Nach einem einleitenden Kapitel über Methodologie und Ziele der empirisch ausgerichteten Publikation findet sich auf S. 41 ein sehr dezidierter Aufbauplan der Arbeit, der die Argumentationsstruktur sowie den Fortgang dokumentiert. Das Thema wird letztlich zwischen der Organisationssoziologie und ihrer Forschung zum Commitment und der Organisationskultur normativer Unternehmen wie der Diakonie verankert. Die Deutsche Nationalbibliothek bietet Einblick in das vollständige Inhaltsverzeichnis.

In einem ersten inhaltlichen Teil geht es zunächst um propädeutische Klärungen über die Spezifika von Non-Profit-Organisation, die im Anschluss an die wissenschaftlichen Arbeiten von Alfred Jäger und Hans-Stephan Haas diskutiert werden. Danach erfolgt dann in der Arbeit ab S. 56 eine dezidierte Diskussion über den Begriff „Commitment“, der in seinen verschiedenen Facetten beleuchtet wird. Grunderkenntnis ist: Bei dem Commitment müssen die beiden Grundperspektiven der individuellen Sicht der Mitarbeitenden und die Sicht des Unternehmens betrachtet werden. (S. 58) Gerade in Bezug auf normative Unternehmen wie der Diakonie – und dies überrascht nicht – wird dem affektiven Commitment eine besondere Rolle zugewiesen. Die Untersuchung versteht daher unter Mitarbeiterbindung „die Verbundenheit, die Zugehörigkeit und die Identifikation“ mit der Unternehmung. (S. 63) Aus diesem Grund wird dann im Folgenden zwischen dem Verhaltenscommitment und dem Einstellungscommitment unterschieden. Im Zentrum der Argumentation steht die Diskussion um empirische Ergebnisse eines, auf der Grundlage von Werten zu begründenden Commitments. Dies zieht sich dann auch durch den empirischen Teil der Datenanalyse durch.

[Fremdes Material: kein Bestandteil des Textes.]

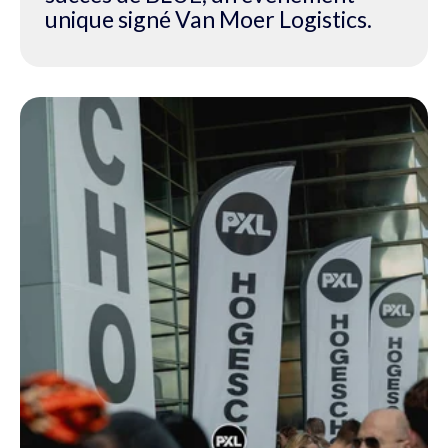
unique signé Van Moer Logistics.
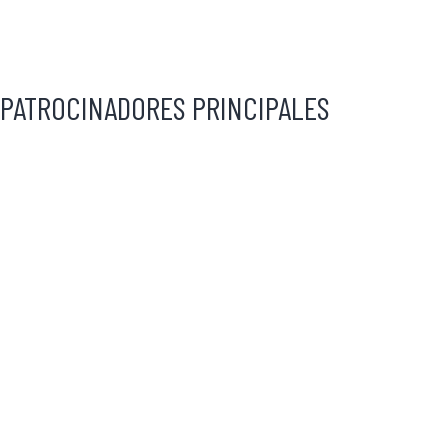
PATROCINADORES PRINCIPALES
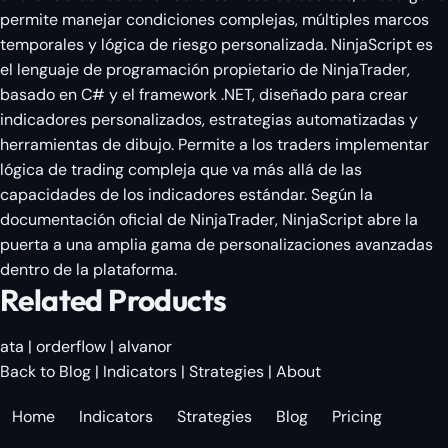
permite manejar condiciones complejas, múltiples marcos
temporales y lógica de riesgo personalizada. NinjaScript es
el lenguaje de programación propietario de NinjaTrader,
basado en C# y el framework .NET, diseñado para crear
indicadores personalizados, estrategias automatizadas y
herramientas de dibujo. Permite a los traders implementar
lógica de trading compleja que va más allá de las
capacidades de los indicadores estándar. Según la
documentación oficial de NinjaTrader, NinjaScript abre la
puerta a una amplia gama de personalizaciones avanzadas
dentro de la plataforma.
Related Products
ata
|
orderflow
|
alvanor
Back to Blog
|
Indicators
|
Strategies
|
About
Home
Indicators
Strategies
Blog
Pricing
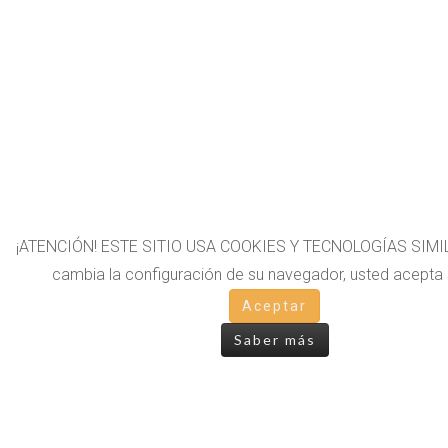
¡ATENCIÓN! ESTE SITIO USA COOKIES Y TECNOLOGÍAS SIMIL
cambia la configuración de su navegador, usted acepta 
Aceptar
Saber más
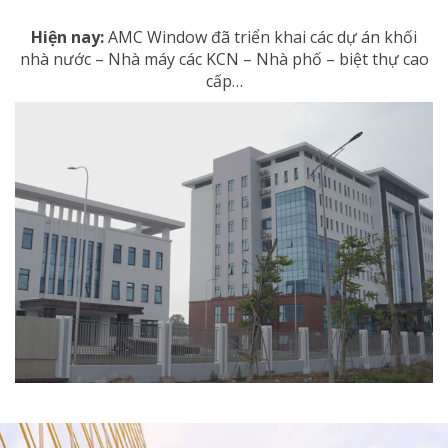
Hiện nay:
AMC Window đã triển khai các dự án khối
nhà nước – Nhà máy các KCN – Nhà phố – biệt thự cao
cấp…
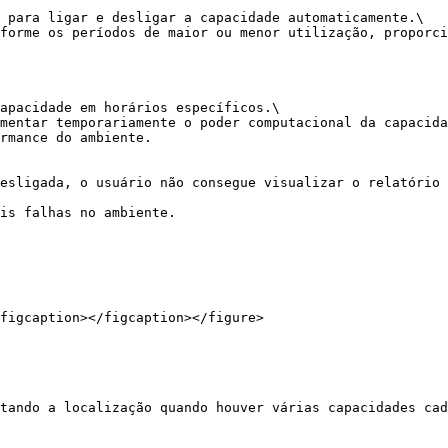
 para ligar e desligar a capacidade automaticamente.\

forme os períodos de maior ou menor utilização, proporci
apacidade em horários específicos.\

mentar temporariamente o poder computacional da capacida
rmance do ambiente.

esligada, o usuário não consegue visualizar o relatório 
is falhas no ambiente.

figcaption></figcaption></figure>

tando a localização quando houver várias capacidades cad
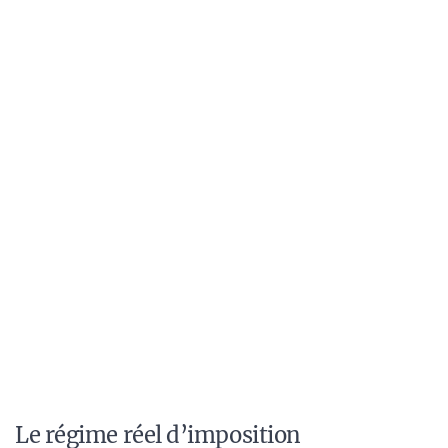
Le régime réel d’imposition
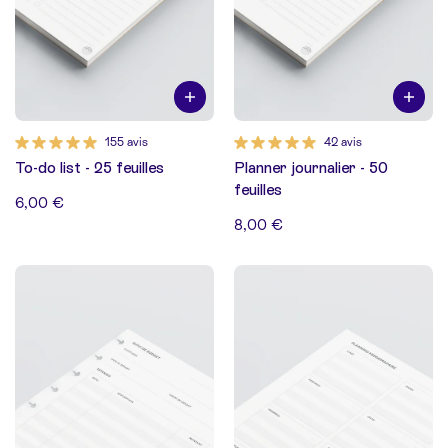
155 avis
42 avis
To-do list - 25 feuilles
Planner journalier - 50
feuilles
6,00 €
8,00 €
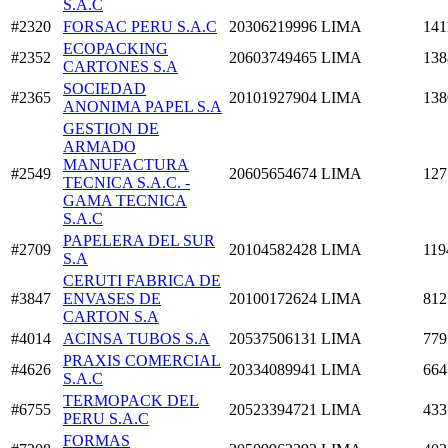
S.A.C
#2320
FORSAC PERU S.A.C
20306219996
LIMA
141
ECOPACKING
#2352
20603749465
LIMA
138
CARTONES S.A
SOCIEDAD
#2365
20101927904
LIMA
138
ANONIMA PAPEL S.A
GESTION DE
ARMADO
MANUFACTURA
#2549
20605654674
LIMA
127
TECNICA S.A.C. -
GAMA TECNICA
S.A.C
PAPELERA DEL SUR
#2709
20104582428
LIMA
119
S.A
CERUTI FABRICA DE
#3847
ENVASES DE
20100172624
LIMA
812
CARTON S.A
#4014
ACINSA TUBOS S.A
20537506131
LIMA
779
PRAXIS COMERCIAL
#4626
20334089941
LIMA
664
S.A.C
TERMOPACK DEL
#6755
20523394721
LIMA
433
PERU S.A.C
FORMAS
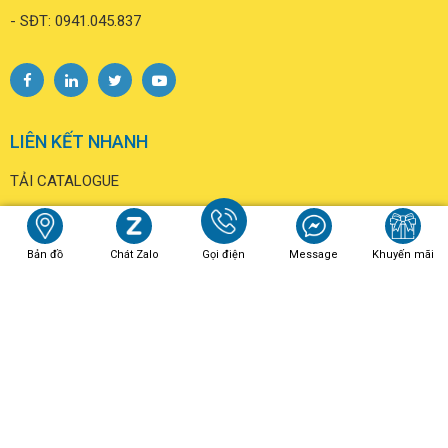
- Địa chỉ: Lô số 5 khu D, Dự án KĐT mới Cửa Tiền, Phường
Trường Vinh, Tỉnh Nghệ An
- SĐT: 0931.463.779
VPĐD QUẢNG TRỊ
- Địa chỉ: Đường Nguyễn Quang Xá, Tiểu khu 2, Xã Triệu Phong,
Tỉnh Quảng Trị
- SĐT: 0941.045.837
Bản đồ
Chát Zalo
Gọi điện
Message
Khuyến mãi
LIÊN KẾT NHANH
TẢI CATALOGUE
LIÊN HỆ
SẢN PHẨM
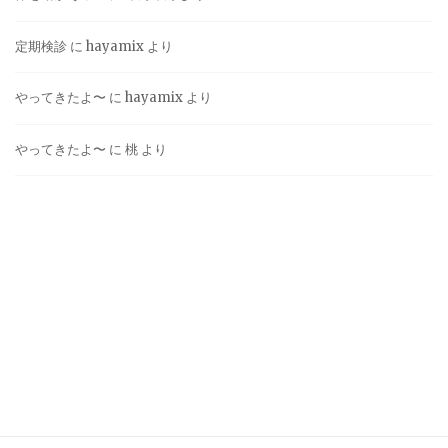
定期検診
に
hayamix
より
やってきたよ〜
に
hayamix
より
やってきたよ〜
に
桃
より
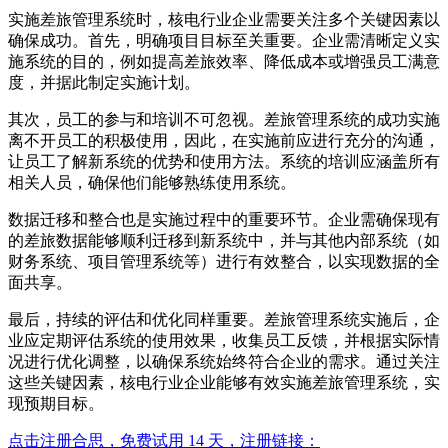
实施差旅管理系统时，核电行业企业需要关注多个关键因素以
确保成功。首先，明确项目目标至关重要。企业需清晰定义实
施系统的目的，例如提高差旅效率、降低成本或增强员工满意
度，并据此制定实施计划。
其次，员工的参与和培训不可忽视。差旅管理系统的成功实施
离不开员工的积极使用，因此，在实施前应进行充分的沟通，
让员工了解新系统的优势和使用方法。系统的培训应涵盖所有
相关人员，确保他们能够熟练使用系统。
数据迁移和整合也是实施过程中的重要环节。企业需确保现有
的差旅数据能够顺利迁移到新系统中，并与其他内部系统（如
财务系统、项目管理系统等）进行有效整合，以实现数据的全
面共享。
最后，持续的评估和优化同样重要。差旅管理系统实施后，企
业应定期评估系统的使用效果，收集员工反馈，并根据实际情
况进行优化调整，以确保系统始终符合企业的需求。通过关注
这些关键因素，核电行业企业能够有效实施差旅管理系统，实
现预期目标。
点击注册合思，免费试用 14 天，注册链接：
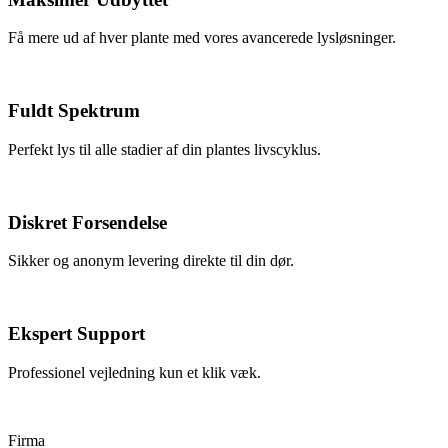
Få mere ud af hver plante med vores avancerede lysløsninger.
Fuldt Spektrum
Perfekt lys til alle stadier af din plantes livscyklus.
Diskret Forsendelse
Sikker og anonym levering direkte til din dør.
Ekspert Support
Professionel vejledning kun et klik væk.
Firma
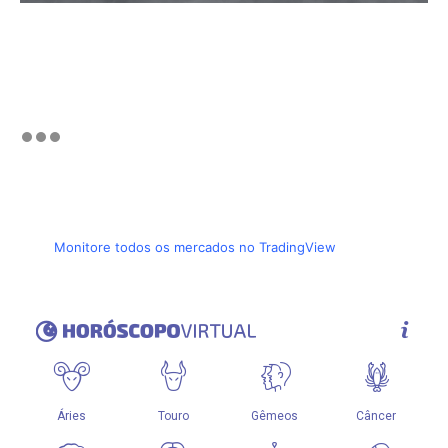
Monitore todos os mercados no TradingView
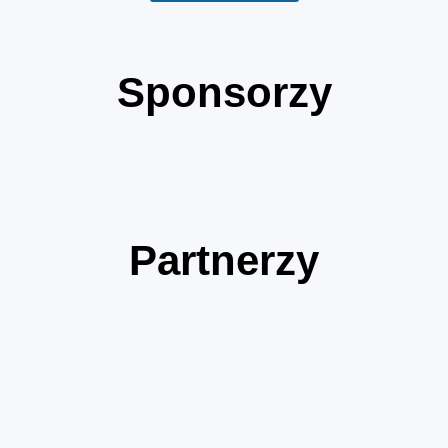
Sponsorzy
Partnerzy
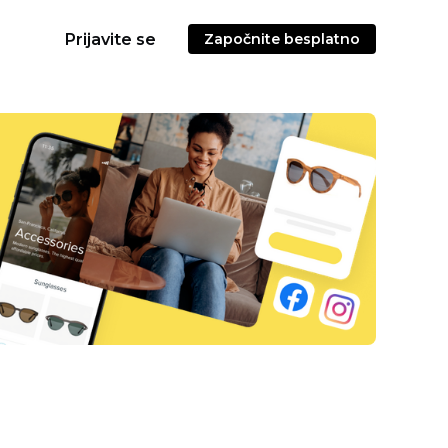
Prijavite se
Započnite besplatno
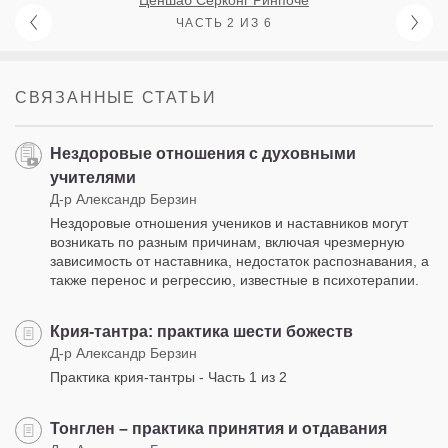
ЧАСТЬ 2 ИЗ 6
СВЯЗАННЫЕ СТАТЬИ
Нездоровые отношения с духовными
учителями
Д-р Александр Берзин
Нездоровые отношения учеников и наставников могут
возникать по разным причинам, включая чрезмерную
зависимость от наставника, недостаток распознавания, а
также перенос и регрессию, известные в психотерапии.
Крия-тантра: практика шести божеств
Д-р Александр Берзин
Практика крия-тантры - Часть 1 из 2
Тонглен – практика принятия и отдавания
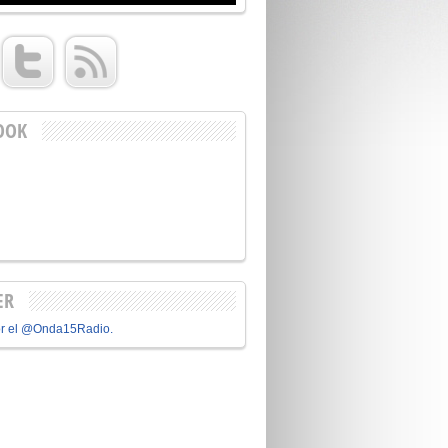
OOK
ER
or el @Onda15Radio.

Nach einer eher allgemein gehaltenen und den Diskussionstand referierenden Erörterung über diakonische Unternehmen im vierten Kapitel (S. 117ff), in dem auch theologische Spezifika zwischen Organisationsmerkmalen und theologischen Selbstansprüchen benannt werden, bezieht sich dann der Hauptaspekt der Arbeit sich auf die primäre Datenerhebung.

Das Commitment und die Mitarbeiterbindung in der Altenhilfe

Der Forschungsgegenstand der vorliegenden Dissertation bezieht sich auf das spezifische Bindungsverhalten von Einrichtungsleitenden in der stationären Altenhilfe. Das Forschungsdesign und die Dateninterpretation werden im fünften Kapitel (ab S. 157) und sechsten Kapitel (ab S. 180) dargestellt. Der Autor entscheidet sich letztlich für die qualitative Form der Leitfaden gestützten Interviews mit Experten (d.h. den Einrichtungsleitenden), weil es dem Grunde nach um das „Verstehen sozialer Verhaltensweisen“ geht (S. 159) und wählt im Konsens mit den Grundlagen der qualitativen Sozialforschung die Form der qualitativen Inhaltsanalyse. Das Verfahren erlaubt es dann, durch Gewichtung und Verdichtung anhand der Codierungen von MaxQdata zu einer Kategorienbildung der Aussagen zu kommen. Die Inhaltsanalyse wird methodologisch eingebettet in eine Arbeitsfeldanalyse, in der dann die zuvor in Kapitel 3 beschriebenen Bindungsfaktoren an die Aussagen der Interviews rückgekoppelt werden. Lesenswert sind hierbei die zusammenfassenden Ergebnissätze, die die Auswertung kurz bündeln und präzise auf den Punkt bringen. Weiterführend ist hierbei auch die zweite Rückkoppelung an die schon bestehenden empirischen Untersuchungen. Der Autor nennt dies „Theorieabgleich“. Die jeweiligen Bindungsfaktoren werden einzeln analysiert und den Persönlichkeits- oder unternehmensbezogenen Faktoren zugeordnet.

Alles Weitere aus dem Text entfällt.